[[ Extracted entries open ]]

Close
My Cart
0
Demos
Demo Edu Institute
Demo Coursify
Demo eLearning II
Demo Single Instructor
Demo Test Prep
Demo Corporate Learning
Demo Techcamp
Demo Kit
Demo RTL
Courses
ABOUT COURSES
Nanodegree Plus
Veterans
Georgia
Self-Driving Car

[[ Extracted entries closed ]]

All lines from the one that holds "Demo Coursify" to the end of the entries above must be transcribed exactly, both ends included, and no others.

Demo Coursify
Demo eLearning II
Demo Single Instructor
Demo Test Prep
Demo Corporate Learning
Demo Techcamp
Demo Kit
Demo RTL
Courses
ABOUT COURSES
Nanodegree Plus
Veterans
Georgia
Self-Driving Car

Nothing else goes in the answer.